Pixel coordinate tracking data
◇ ◇ ◇

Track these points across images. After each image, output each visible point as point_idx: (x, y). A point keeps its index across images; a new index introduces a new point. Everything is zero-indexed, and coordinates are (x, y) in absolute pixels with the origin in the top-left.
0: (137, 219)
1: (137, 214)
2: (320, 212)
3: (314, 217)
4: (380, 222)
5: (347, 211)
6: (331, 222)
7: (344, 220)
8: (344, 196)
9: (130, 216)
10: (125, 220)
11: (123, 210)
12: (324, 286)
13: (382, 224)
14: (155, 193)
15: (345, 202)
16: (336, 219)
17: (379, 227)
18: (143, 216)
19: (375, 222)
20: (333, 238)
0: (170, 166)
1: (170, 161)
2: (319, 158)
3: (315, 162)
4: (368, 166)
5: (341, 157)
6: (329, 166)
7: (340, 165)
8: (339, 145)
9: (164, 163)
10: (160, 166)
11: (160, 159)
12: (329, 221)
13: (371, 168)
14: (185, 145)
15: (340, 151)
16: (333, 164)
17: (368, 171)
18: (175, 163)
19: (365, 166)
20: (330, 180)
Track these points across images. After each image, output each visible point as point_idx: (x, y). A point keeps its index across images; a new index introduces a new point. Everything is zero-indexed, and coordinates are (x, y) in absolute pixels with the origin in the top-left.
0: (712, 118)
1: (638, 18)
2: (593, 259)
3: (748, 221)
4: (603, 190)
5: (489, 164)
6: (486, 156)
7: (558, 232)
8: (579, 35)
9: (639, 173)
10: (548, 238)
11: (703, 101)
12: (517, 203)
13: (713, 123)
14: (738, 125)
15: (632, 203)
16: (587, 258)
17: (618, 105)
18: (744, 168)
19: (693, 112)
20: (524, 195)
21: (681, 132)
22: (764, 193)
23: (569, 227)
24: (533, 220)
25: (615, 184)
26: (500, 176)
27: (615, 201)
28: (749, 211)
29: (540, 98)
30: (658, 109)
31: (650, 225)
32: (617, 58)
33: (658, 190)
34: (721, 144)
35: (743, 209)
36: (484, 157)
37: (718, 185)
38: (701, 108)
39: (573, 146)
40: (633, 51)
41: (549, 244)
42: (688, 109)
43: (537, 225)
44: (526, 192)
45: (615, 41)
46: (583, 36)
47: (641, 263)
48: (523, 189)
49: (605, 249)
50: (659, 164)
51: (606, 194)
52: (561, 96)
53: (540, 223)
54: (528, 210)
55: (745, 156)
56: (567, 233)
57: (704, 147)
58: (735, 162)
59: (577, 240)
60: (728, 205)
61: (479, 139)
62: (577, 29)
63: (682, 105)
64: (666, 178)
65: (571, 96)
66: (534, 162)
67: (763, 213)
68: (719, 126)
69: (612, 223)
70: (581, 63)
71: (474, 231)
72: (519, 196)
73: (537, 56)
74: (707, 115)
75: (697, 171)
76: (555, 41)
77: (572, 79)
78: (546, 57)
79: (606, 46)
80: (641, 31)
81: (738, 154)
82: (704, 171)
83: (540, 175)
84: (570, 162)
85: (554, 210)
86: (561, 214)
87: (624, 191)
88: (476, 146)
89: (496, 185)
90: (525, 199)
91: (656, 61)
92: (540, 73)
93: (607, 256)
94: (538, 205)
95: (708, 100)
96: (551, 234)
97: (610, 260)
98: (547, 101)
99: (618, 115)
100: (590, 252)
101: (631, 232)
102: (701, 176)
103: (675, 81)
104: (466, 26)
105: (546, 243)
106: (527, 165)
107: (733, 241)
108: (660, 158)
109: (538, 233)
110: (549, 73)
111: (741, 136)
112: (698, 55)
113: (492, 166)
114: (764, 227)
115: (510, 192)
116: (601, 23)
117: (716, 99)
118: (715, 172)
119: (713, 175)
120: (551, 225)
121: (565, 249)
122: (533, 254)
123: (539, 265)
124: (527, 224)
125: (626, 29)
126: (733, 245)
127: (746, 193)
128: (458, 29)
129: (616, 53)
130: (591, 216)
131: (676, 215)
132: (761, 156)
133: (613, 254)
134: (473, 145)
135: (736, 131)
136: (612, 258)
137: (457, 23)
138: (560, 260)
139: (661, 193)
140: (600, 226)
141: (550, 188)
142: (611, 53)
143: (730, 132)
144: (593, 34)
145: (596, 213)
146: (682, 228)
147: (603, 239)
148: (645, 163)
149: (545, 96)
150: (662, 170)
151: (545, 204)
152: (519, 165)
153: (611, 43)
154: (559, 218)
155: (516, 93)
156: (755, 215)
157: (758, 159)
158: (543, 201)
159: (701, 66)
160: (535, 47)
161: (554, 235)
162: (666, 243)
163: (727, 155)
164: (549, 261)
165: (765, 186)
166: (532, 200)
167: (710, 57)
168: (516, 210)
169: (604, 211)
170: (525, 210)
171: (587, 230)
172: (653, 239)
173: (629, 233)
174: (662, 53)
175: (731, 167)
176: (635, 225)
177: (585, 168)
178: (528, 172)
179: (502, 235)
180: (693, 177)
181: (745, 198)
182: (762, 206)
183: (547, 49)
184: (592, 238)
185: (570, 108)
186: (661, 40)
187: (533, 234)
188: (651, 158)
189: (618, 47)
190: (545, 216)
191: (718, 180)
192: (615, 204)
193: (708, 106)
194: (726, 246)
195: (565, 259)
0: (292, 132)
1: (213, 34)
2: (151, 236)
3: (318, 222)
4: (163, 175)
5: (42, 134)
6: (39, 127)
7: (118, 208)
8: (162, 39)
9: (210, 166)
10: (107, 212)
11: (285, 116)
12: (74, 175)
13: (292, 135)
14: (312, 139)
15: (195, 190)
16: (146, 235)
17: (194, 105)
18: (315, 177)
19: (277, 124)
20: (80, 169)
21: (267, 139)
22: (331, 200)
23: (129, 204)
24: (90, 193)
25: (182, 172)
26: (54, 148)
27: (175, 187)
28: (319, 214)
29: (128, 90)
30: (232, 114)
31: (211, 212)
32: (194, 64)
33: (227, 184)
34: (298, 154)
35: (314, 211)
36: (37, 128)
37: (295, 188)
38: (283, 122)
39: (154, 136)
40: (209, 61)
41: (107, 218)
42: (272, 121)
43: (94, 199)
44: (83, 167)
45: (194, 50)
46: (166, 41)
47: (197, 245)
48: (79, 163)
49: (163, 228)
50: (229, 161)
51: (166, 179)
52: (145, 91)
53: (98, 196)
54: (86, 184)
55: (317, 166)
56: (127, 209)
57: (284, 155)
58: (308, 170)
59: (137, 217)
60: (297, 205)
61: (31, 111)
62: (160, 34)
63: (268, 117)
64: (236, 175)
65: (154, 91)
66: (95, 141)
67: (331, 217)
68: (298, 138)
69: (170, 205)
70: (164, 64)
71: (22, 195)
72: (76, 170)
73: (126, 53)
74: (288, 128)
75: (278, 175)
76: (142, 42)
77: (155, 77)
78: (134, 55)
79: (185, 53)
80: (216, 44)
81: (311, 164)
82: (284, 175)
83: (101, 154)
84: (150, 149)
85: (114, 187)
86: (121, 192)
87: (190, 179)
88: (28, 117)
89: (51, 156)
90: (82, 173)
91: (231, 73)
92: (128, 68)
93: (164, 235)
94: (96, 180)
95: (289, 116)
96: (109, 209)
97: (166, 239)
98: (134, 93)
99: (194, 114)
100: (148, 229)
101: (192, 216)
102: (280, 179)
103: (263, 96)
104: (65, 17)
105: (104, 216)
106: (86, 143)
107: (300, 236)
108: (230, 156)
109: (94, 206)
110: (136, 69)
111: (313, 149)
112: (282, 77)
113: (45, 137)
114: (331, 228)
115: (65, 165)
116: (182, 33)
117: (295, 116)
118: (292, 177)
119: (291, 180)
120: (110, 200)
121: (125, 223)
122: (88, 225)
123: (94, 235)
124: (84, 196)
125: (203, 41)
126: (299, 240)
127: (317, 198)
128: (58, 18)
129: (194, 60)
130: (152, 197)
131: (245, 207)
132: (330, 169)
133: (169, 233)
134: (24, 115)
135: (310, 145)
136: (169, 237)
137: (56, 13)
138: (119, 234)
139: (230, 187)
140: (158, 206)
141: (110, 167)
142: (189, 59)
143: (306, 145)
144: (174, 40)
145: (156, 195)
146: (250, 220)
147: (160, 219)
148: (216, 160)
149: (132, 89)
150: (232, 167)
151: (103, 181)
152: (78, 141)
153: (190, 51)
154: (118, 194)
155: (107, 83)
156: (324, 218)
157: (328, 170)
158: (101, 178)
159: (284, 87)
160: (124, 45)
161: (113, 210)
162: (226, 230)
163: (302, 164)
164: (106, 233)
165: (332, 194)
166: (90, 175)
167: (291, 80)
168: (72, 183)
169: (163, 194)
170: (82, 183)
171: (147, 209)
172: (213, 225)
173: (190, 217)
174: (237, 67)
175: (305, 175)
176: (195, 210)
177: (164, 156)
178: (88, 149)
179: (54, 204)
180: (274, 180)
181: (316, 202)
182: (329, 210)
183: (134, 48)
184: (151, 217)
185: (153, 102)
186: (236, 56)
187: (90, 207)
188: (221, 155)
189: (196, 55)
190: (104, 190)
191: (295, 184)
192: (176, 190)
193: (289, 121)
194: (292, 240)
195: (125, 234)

◇ ◇ ◇

TASK OBJECTIVE:
Retype exactly the lines above, from the one with "16: (336, 219)" through the one with "14: (738, 125)", inclusive.

ANSWER AREA:
16: (336, 219)
17: (379, 227)
18: (143, 216)
19: (375, 222)
20: (333, 238)
0: (170, 166)
1: (170, 161)
2: (319, 158)
3: (315, 162)
4: (368, 166)
5: (341, 157)
6: (329, 166)
7: (340, 165)
8: (339, 145)
9: (164, 163)
10: (160, 166)
11: (160, 159)
12: (329, 221)
13: (371, 168)
14: (185, 145)
15: (340, 151)
16: (333, 164)
17: (368, 171)
18: (175, 163)
19: (365, 166)
20: (330, 180)
Track these points across images. After each image, output each visible point as point_idx: (x, y). A point keeps its index across images; a new index introduces a new point. Everything is zero-indexed, and coordinates are (x, y) in absolute pixels with the origin in the top-left.
0: (712, 118)
1: (638, 18)
2: (593, 259)
3: (748, 221)
4: (603, 190)
5: (489, 164)
6: (486, 156)
7: (558, 232)
8: (579, 35)
9: (639, 173)
10: (548, 238)
11: (703, 101)
12: (517, 203)
13: (713, 123)
14: (738, 125)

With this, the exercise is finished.